Items from a dataset:
◆ ◆ ◆

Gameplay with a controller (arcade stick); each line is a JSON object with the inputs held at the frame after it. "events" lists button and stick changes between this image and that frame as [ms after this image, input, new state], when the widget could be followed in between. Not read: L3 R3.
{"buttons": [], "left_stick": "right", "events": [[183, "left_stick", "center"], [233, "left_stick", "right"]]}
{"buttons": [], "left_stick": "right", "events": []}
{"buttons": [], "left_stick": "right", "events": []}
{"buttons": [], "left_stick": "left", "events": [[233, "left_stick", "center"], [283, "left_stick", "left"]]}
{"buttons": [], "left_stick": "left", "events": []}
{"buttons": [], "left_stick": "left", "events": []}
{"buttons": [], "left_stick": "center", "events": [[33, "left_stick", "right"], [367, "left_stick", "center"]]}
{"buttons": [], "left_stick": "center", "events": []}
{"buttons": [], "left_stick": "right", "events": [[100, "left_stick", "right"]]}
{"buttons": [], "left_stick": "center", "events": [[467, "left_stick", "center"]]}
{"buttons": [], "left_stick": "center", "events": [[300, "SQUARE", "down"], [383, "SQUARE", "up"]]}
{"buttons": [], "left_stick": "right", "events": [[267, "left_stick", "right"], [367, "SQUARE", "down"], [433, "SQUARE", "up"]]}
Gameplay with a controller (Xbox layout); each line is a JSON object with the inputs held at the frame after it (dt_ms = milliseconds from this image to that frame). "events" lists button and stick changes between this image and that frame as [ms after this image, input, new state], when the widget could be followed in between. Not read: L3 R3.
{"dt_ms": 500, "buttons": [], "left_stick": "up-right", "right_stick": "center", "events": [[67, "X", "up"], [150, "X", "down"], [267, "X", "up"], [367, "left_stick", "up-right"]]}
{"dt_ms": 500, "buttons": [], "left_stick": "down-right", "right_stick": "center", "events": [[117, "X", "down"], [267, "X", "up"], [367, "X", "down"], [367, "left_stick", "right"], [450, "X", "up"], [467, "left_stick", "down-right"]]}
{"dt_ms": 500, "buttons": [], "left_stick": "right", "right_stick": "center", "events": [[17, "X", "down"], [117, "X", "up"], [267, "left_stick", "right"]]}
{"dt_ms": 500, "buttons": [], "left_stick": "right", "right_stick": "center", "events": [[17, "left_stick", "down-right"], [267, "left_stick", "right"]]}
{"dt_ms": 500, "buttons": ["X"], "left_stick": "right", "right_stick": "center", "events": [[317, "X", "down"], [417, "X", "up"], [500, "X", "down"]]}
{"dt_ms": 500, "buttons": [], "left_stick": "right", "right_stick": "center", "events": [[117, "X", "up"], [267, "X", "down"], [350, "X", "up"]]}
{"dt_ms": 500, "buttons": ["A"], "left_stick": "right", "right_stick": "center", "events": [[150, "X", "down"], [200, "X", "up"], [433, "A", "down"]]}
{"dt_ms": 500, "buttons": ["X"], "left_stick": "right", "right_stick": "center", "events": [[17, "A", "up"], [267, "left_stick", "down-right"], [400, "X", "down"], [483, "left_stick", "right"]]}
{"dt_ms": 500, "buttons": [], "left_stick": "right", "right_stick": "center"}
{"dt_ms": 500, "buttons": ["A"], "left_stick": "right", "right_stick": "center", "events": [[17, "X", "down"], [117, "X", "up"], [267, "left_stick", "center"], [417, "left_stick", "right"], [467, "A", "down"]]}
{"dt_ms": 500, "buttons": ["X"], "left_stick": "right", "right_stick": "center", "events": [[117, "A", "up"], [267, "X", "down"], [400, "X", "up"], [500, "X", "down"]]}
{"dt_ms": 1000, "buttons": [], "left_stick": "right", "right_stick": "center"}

◆ ◆ ◆

### WHAT TO WORK ON
Would you be able to transcribe every line of the data exactly?

### SOLUTION TO THE PROBLEM
Gameplay with a controller (arcade stick); each line is a JSON object with the inputs held at the frame after it. "events" lists button and stick changes between this image and that frame as [ms after this image, input, new state], when the widget could be followed in between. Not read: L3 R3.
{"buttons": [], "left_stick": "right", "events": [[183, "left_stick", "center"], [233, "left_stick", "right"]]}
{"buttons": [], "left_stick": "right", "events": []}
{"buttons": [], "left_stick": "right", "events": []}
{"buttons": [], "left_stick": "left", "events": [[233, "left_stick", "center"], [283, "left_stick", "left"]]}
{"buttons": [], "left_stick": "left", "events": []}
{"buttons": [], "left_stick": "left", "events": []}
{"buttons": [], "left_stick": "center", "events": [[33, "left_stick", "right"], [367, "left_stick", "center"]]}
{"buttons": [], "left_stick": "center", "events": []}
{"buttons": [], "left_stick": "right", "events": [[100, "left_stick", "right"]]}
{"buttons": [], "left_stick": "center", "events": [[467, "left_stick", "center"]]}
{"buttons": [], "left_stick": "center", "events": [[300, "SQUARE", "down"], [383, "SQUARE", "up"]]}
{"buttons": [], "left_stick": "right", "events": [[267, "left_stick", "right"], [367, "SQUARE", "down"], [433, "SQUARE", "up"]]}
Gameplay with a controller (Xbox layout); each line is a JSON object with the inputs held at the frame after it (dt_ms = milliseconds from this image to that frame). "events" lists button and stick changes between this image and that frame as [ms after this image, input, new state], when the widget could be followed in between. Not read: L3 R3.
{"dt_ms": 500, "buttons": [], "left_stick": "up-right", "right_stick": "center", "events": [[67, "X", "up"], [150, "X", "down"], [267, "X", "up"], [367, "left_stick", "up-right"]]}
{"dt_ms": 500, "buttons": [], "left_stick": "down-right", "right_stick": "center", "events": [[117, "X", "down"], [267, "X", "up"], [367, "X", "down"], [367, "left_stick", "right"], [450, "X", "up"], [467, "left_stick", "down-right"]]}
{"dt_ms": 500, "buttons": [], "left_stick": "right", "right_stick": "center", "events": [[17, "X", "down"], [117, "X", "up"], [267, "left_stick", "right"]]}
{"dt_ms": 500, "buttons": [], "left_stick": "right", "right_stick": "center", "events": [[17, "left_stick", "down-right"], [267, "left_stick", "right"]]}
{"dt_ms": 500, "buttons": ["X"], "left_stick": "right", "right_stick": "center", "events": [[317, "X", "down"], [417, "X", "up"], [500, "X", "down"]]}
{"dt_ms": 500, "buttons": [], "left_stick": "right", "right_stick": "center", "events": [[117, "X", "up"], [267, "X", "down"], [350, "X", "up"]]}
{"dt_ms": 500, "buttons": ["A"], "left_stick": "right", "right_stick": "center", "events": [[150, "X", "down"], [200, "X", "up"], [433, "A", "down"]]}
{"dt_ms": 500, "buttons": ["X"], "left_stick": "right", "right_stick": "center", "events": [[17, "A", "up"], [267, "left_stick", "down-right"], [400, "X", "down"], [483, "left_stick", "right"]]}
{"dt_ms": 500, "buttons": [], "left_stick": "right", "right_stick": "center"}
{"dt_ms": 500, "buttons": ["A"], "left_stick": "right", "right_stick": "center", "events": [[17, "X", "down"], [117, "X", "up"], [267, "left_stick", "center"], [417, "left_stick", "right"], [467, "A", "down"]]}
{"dt_ms": 500, "buttons": ["X"], "left_stick": "right", "right_stick": "center", "events": [[117, "A", "up"], [267, "X", "down"], [400, "X", "up"], [500, "X", "down"]]}
{"dt_ms": 1000, "buttons": [], "left_stick": "right", "right_stick": "center"}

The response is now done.